• DOCUMENT EXTRACT:

Live Photos & Reviews: Voom, Reb Fountain, Vera Ellen - Nationwide Tour

Photo credit: Rosa Nevison / Photo galleries by Amy Hollands, Kristina Simons, Tasha Tziakis, Rosa Nevison / Reviews by Rosie Leishman, Lily Jane, Josh Dominikovich, Kaitlyn Ratcliff / Wednesday 5th June, 2024 3:35PM

SRN member stations 95bFM, RadioActiveFM, Radio One 91FM and RDU 98.5FM sent along reviewer and photography teams to cover all four dates of Voom, Reb Fountain and Vera Ellen's nationwide tour during King's birthday weekend — in Ōtautahi, Ōtepoti, Te Whanganui-a-Tara and Tāmaki Makaurau — presented here in partnership with UTR.

Thursday 30th May - James Hay Theatre, Christchurch / Ōtautahi
RDU 98.5FM review by Rosie Leishman / Photography by Amy Hollands - view the photo gallery HERE

On Thursday evening, an indie rock trifecta took Christchurch’s Town Hall for the first show of their nationwide tour. A mix of attendees waited for their favourite of the lineup, from eclectic Vera Ellen listeners, soul-searching Reb Fountain fans to long-time Voom patrons.

Starting with a lush piano intro, Vera-Ellen created ethereal energy with her song ‘Carpenter’. The stripped-back opening showed Ellen’s raw vocal talent and the synergy between her and her bandmates. They look like they’re having the time of their lives as Ellen flipped her red hair and pranced around the stage in socks.

Through the set, it became evident how versatile Ellen is. One song was soft, showing off her vocal capabilities and the next shifted seamlessly to rock. From 'Lenny Says' to 'Fake Milk', Vera played guitar and bass while bringing a free-spirited and engaging stage presence.

• STORED DATA:

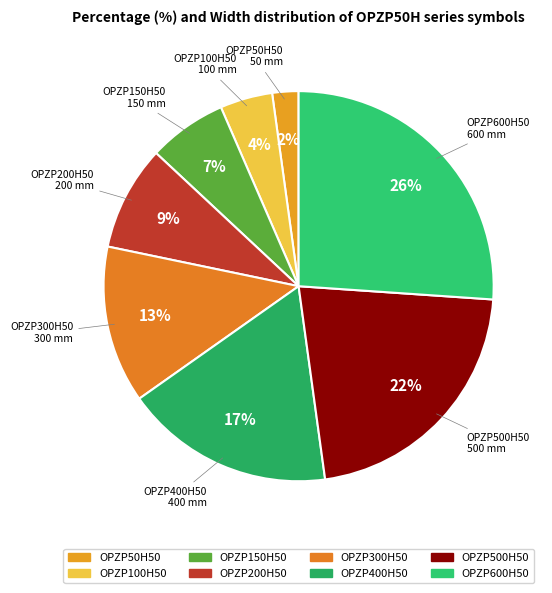

The OPZP300H50 slice represents 13% of the pie. True or false?

True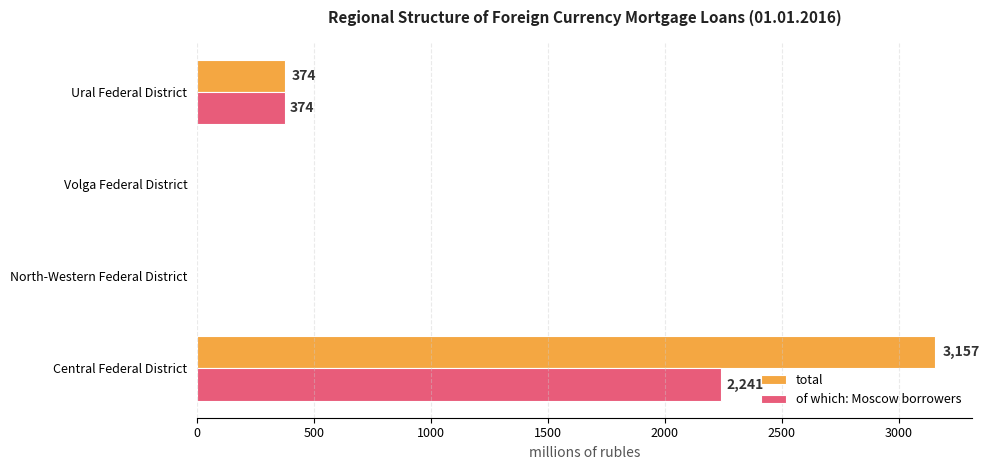

What is the highest value of the of which: Moscow borrowers series?

2241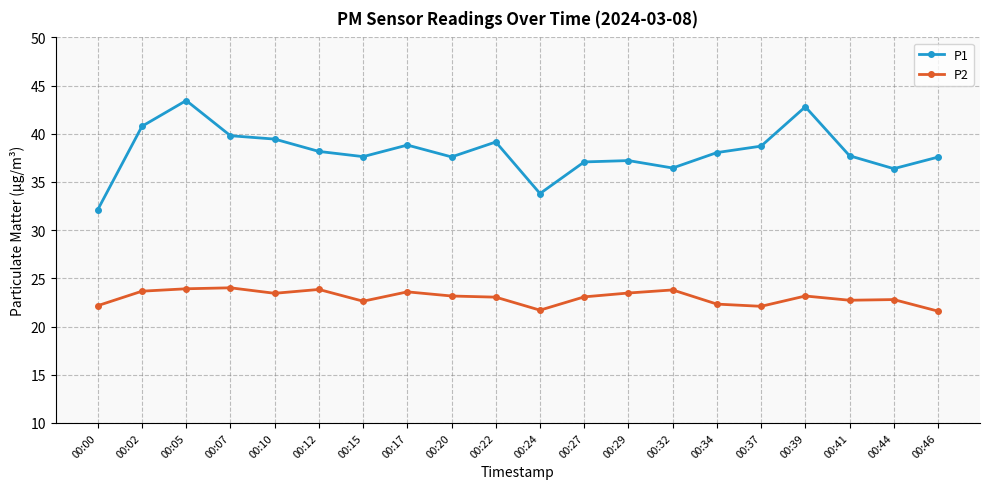

True or false: P2 and P1 intersect in this chart.

False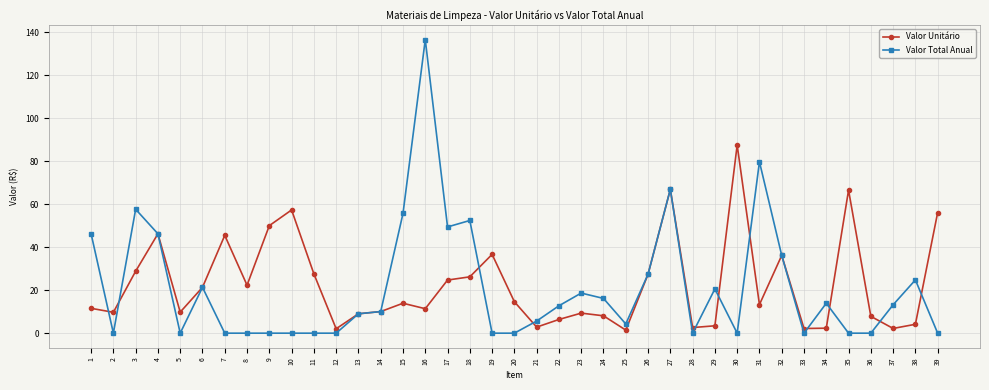

True or false: Valor Total Anual and Valor Unitário intersect in this chart.

True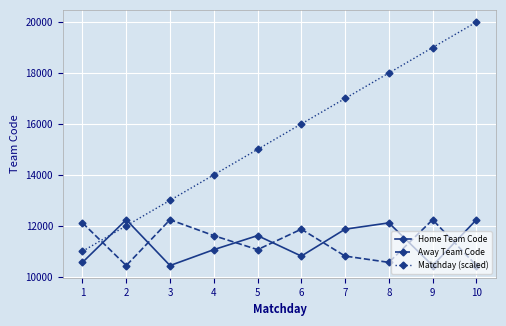

What is the sum of the Home Team Code values at 4 and 10?

23302.0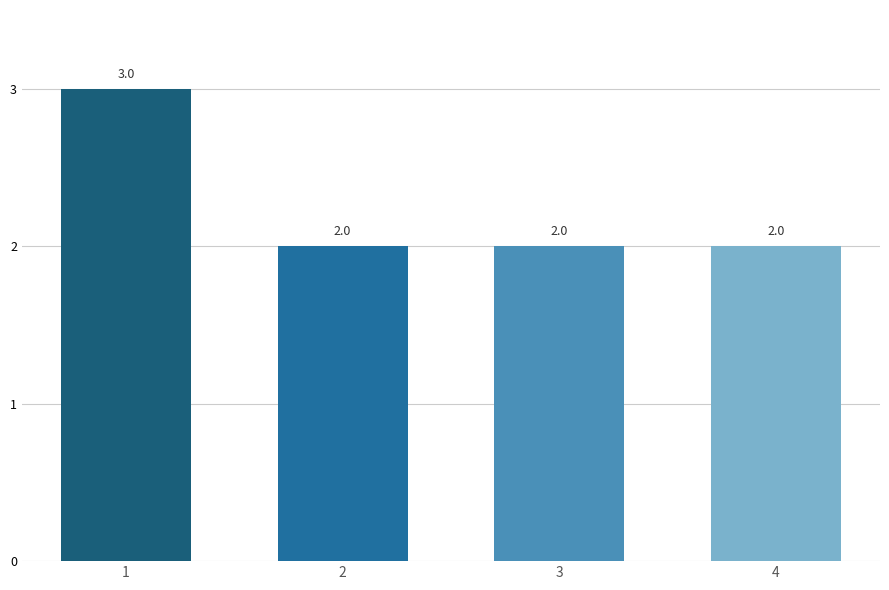

The chart shows a value of 3 at 4. True or false?

False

• TASK REQUIREMENTS: Continue the concert review of the Voom, Reb Fountain and Vera Ellen tour from the point where it stops.

• OUTPUT FOR THIS TASK:
“Set is going by so fast, I’m sad!” Ellen says.

Seamless skill shone through in her multi-instrumental band, who frequently swapped musical roles. Some songs were melancholy spoken word, others had groovy guitar riffs. Ellen’s set was refreshing with the crowd lapping up her confident rock performance.

Next came Reb Fountain. With haunting strings that brought a folky, darkness to stage — it felt quite the opposite to Ellen. Fountain had a powerful, interactive presence that created an eerie atmosphere. The combination of her evocative voice and lush instrumentation mesmerised the audience. 'Beastie' brought a soulful groove to get the crowd moving. In 'Lacuna' her impressive vocals soared alongside the heavy guitar riffs.

Reb Fountain's ability to effortlessly convey emotion in dynamic vocals catered to an engaging live set. Her voice resonated in the space when she intimately performed 'Hey Mom', which made the crowd fall silent. A standout was her cover of Kiwi classic ‘How Bizarre’. As OMC’s iconic guitar riff played, the warmth of her voice comforted the crowd who sang along to the melancholy version of a timeless hit.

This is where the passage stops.